Professor de Antropologia do Museu Nacional - UFRJ. Rio de Janeiro - Rio de Janeiro - Brasil
Cabe a mim como orientador de Clara Mafra no seu doutorado no Programa de Pós-Graduação em Antropologia Social do Museu Nacional (UFRJ) fazer um breve depoimento sobre ela como aluna. Embora na verdade seja difícil (ou quase impossível) esse exercício de ascese, já que Clara era também uma amiga. Duplamente amiga, aliás, já que colega da minha mulher, a etnóloga Stela Abreu desde os tempos de graduação na Unicamp, o reencontro das duas no Rio seria mais um motivo de aproximação entre nós.
Mas posso afirmar que Clara foi para mim uma aluna e orientanda ideal, pois combinava a capacidade de aprender com os seus professores a uma capacidade igualmente notável de a partir daí buscar caminhos próprios, atuando com autonomia e espírito de iniciativa. E isso sempre com grande disposição para articular o seu trabalho ao de outros(as), não só (no caso) ao do seu orientador, mas também ao de colegas e outros parceiros(as) que foi acrescentando a sua rede (inclusive mais tarde e com destaque os seus próprios alunos na UERJ). Acrescente-se que a sua capacidade de trabalho vinha combinada a grande nobreza de caráter, que por vezes se confundia com certa ingenuidade cativante. E a uma generosidade intelectual de que o orientador foi um beneficiário confesso.

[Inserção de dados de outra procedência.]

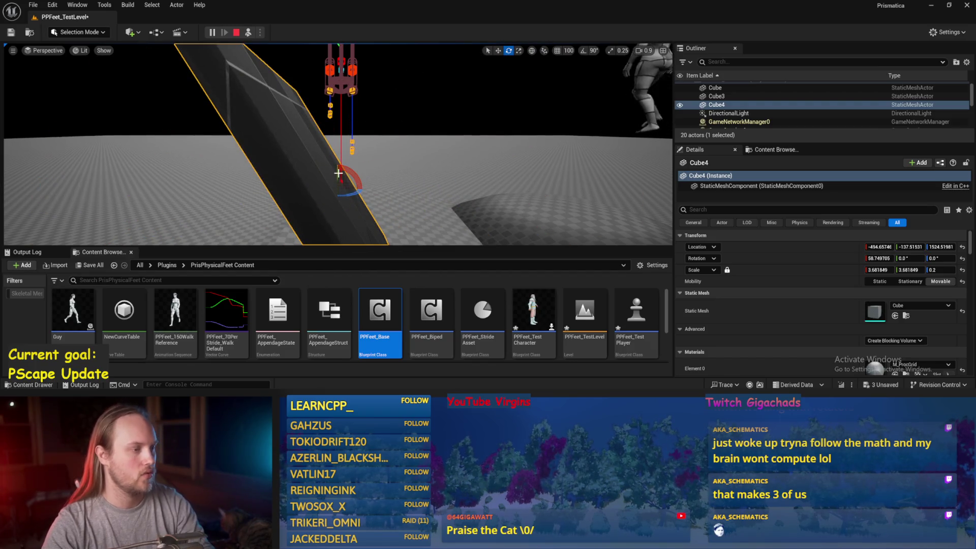
{"action": "double_click", "coordinate": [380, 313]}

Durante o seu trabalho de campo inicialmente visitei-a no Morro Dona (ou Santa) Marta. E mais tarde em Lisboa onde um período meu como professor-visitante junto ao Instituto de Ciências Sociais da Universidade de Lisboa coincidiu em parte com a sua estadia por lá. E foi muito gratificante fora dos limites estreitos da sala de aula observar essa observadora exemplar e a qualidade humana das relações que estabelecia, dialogando com ela a partir desse conhecimento in loco.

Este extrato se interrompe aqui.